Seers slip gears with Adelphia

Profit prophets missed company's meltdown

NEW YORK — If investors are angry with near-bankrupt cabler Adelphia Communications, they’re none too pleased with Wall Street either, where analysts ignored shaky bookkeeping and failed to protect clients from the biggest corporate implosion since Enron.

Adelphia shares plunged 28% Tuesday to $2 from a year high near $43 after an SEC filing unveiled a web of insider dealing by the company’s owners. The heavy selling started in late March after the company revealed $2.3 billion of off-balance sheet debt.

“No one on the sell side (where analysts usually follow five to 10 companies) gave any warning,” said one irate fund manager.

Anyone paying close attention to the financial reports would have noticed, and flagged, several billion dollars worth of stock purchases by Rigas family entities and wondered where the money came to pay for them. The funds flowed from co-borrowing agreements backed by publicly traded Adelphia without approval from its board.

Goldman Sachs yanked the stock from its recommended buy list in early April and put the company on non-rated status, saying there was too little information available to give investment guidance. “There wasn’t enough data.
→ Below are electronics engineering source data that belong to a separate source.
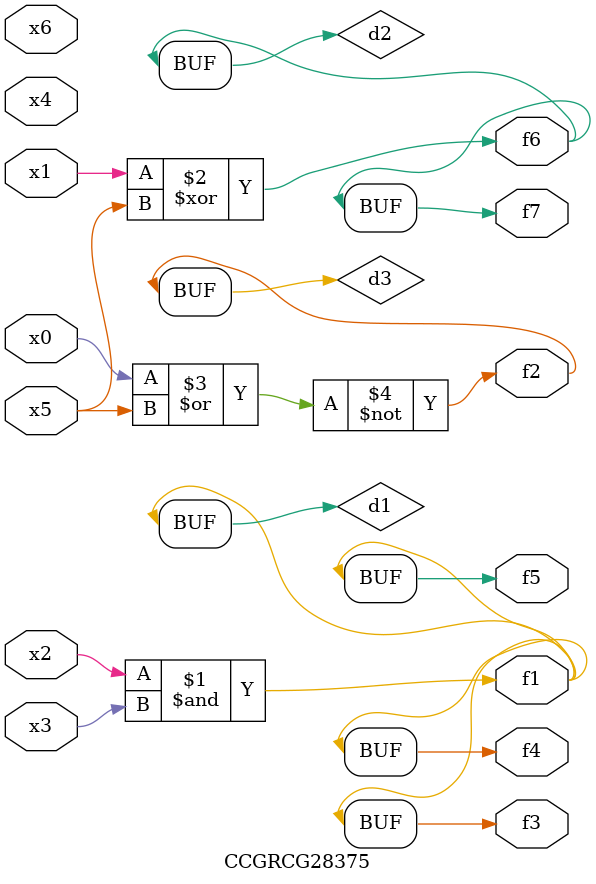
<source format=v>
module CCGRCG28375(
	input x0, x1, x2, x3, x4, x5, x6,
	output f1, f2, f3, f4, f5, f6, f7
);

	wire d1, d2, d3;

	and (d1, x2, x3);
	xor (d2, x1, x5);
	nor (d3, x0, x5);
	assign f1 = d1;
	assign f2 = d3;
	assign f3 = d1;
	assign f4 = d1;
	assign f5 = d1;
	assign f6 = d2;
	assign f7 = d2;
endmodule

</source>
We were being absolutely honest,” said Goldman analyst Rich Greenfield.

Perhaps, but it left investors stranded.

Controversial ratings

Others issued a controversial string of downgrades. Salomon Smith Barney’s Niraj Gupta cut his recommendation to neutral from buy on May 15, after the shares had been decimated and on the same day the stock was suspended from trading on the Nasdaq. It was reinstated last week.

Gupta cut that rating to sell six days later with a target price of zero. It was then trading at about $5. “It was ridiculous. It’s saying ‘I like them at $30, I like them at $10, but I hate them at $5,’ ” said another fund manager.
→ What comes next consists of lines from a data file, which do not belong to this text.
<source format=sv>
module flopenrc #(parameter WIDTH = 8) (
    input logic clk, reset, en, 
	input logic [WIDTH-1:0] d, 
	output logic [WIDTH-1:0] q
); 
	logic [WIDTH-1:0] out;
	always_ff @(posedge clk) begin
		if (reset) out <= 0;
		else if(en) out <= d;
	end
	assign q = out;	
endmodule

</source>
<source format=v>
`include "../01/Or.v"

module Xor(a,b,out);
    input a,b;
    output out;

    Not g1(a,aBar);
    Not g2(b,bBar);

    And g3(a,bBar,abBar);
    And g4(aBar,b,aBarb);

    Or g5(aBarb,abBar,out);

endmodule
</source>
Gupta’s superiors may have pushed him to issue that last report, some Wall Streeters said, possibly due to sensitivity over the fact that Salomon, along with Bank of America and CS First Boston, had been hired by Adelphia as a financial advisor. Investment firms have been slammed lately for conflict of interest in peddling shares of companies to whom they also serve as investment bankers.

Wachovia Securities flip-flopped, boosting Adelphia to buy from hold May 9, only to reinstate the hold rating May 15 as the shares continued to drop.
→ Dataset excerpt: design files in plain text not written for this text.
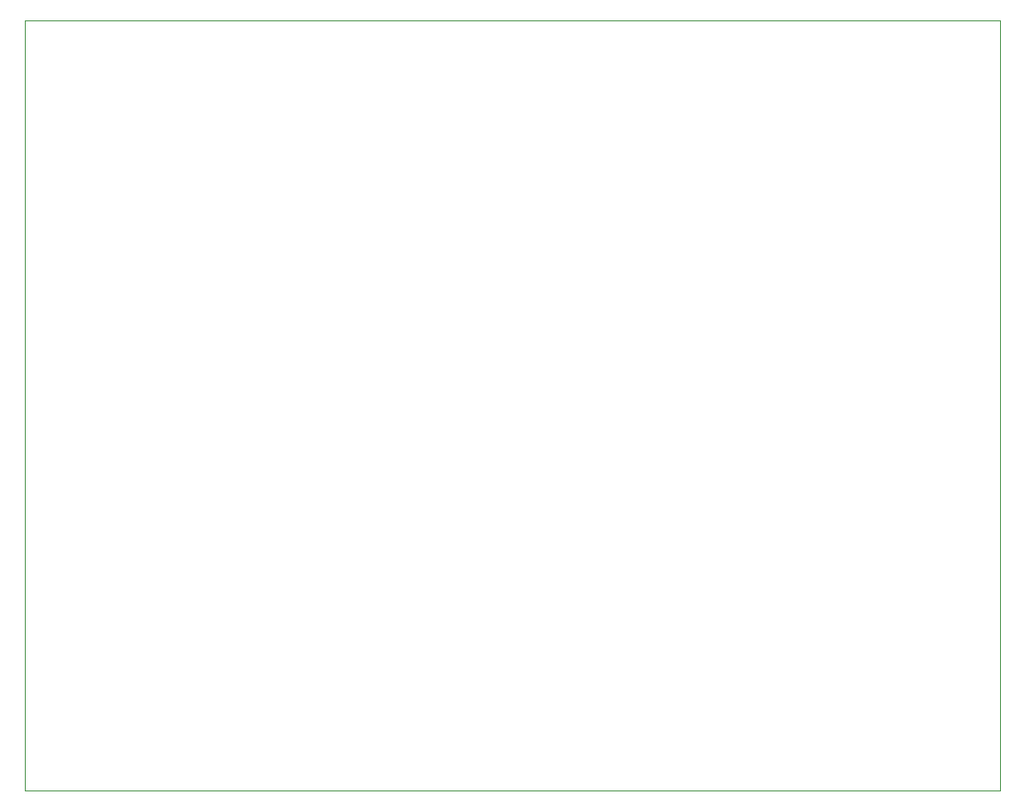
<source format=gbr>
%TF.GenerationSoftware,KiCad,Pcbnew,7.0.8-7.0.8~ubuntu20.04.1*%
%TF.CreationDate,2023-11-06T15:40:33+00:00*%
%TF.ProjectId,one-synapse-electronic,6f6e652d-7379-46e6-9170-73652d656c65,rev?*%
%TF.SameCoordinates,Original*%
%TF.FileFunction,Profile,NP*%
%FSLAX46Y46*%
G04 Gerber Fmt 4.6, Leading zero omitted, Abs format (unit mm)*
G04 Created by KiCad (PCBNEW 7.0.8-7.0.8~ubuntu20.04.1) date 2023-11-06 15:40:33*
%MOMM*%
%LPD*%
G01*
G04 APERTURE LIST*
%TA.AperFunction,Profile*%
%ADD10C,0.100000*%
%TD*%
G04 APERTURE END LIST*
D10*
X50500000Y-113500000D02*
X143500000Y-113500000D01*
X143500000Y-187000000D01*
X50500000Y-187000000D01*
X50500000Y-113500000D01*
M02*

</source>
Credit Lyonnais hung on until May 20 to go from a buy to a hold.

Still rated ‘Buy’

According to First Call, which tracks analyst research, as of Tuesday, one firm (CIBC World Markets) still had a “strong buy” rating on Adelphia, six (including Morgan Stanley, Bank of America and Jefferies) had “buy” ratings, three had “holds” (Credit Lyonnais, Sun Trust and Wachovia) and one (Salomon Smith Barney) had a “sell.”

“That’s not unusual. Even after Enron declared bankruptcy, there were still quite a few ‘buys’ and ‘holds’ ” on that stock, said a First Call rep.

Some firms want to avoid drawing attention by downgrading a stock that’s already collapsed. Others may believe a recovery is possible. Either way investors pay the price.

A special committee of independent directors that runs Adelphia now said Tuesday Leonard Tow and Scott Schneider, chairman and vice-chair of Citizens Communications, will join the board of directors.

Tow, who sold cable systems to Adelphia in 1998, owns 12% of Adelphia’s common stock.

The committee is hoping full disclosure and a complex refinancing will keep Adelphia from filing for bankruptcy.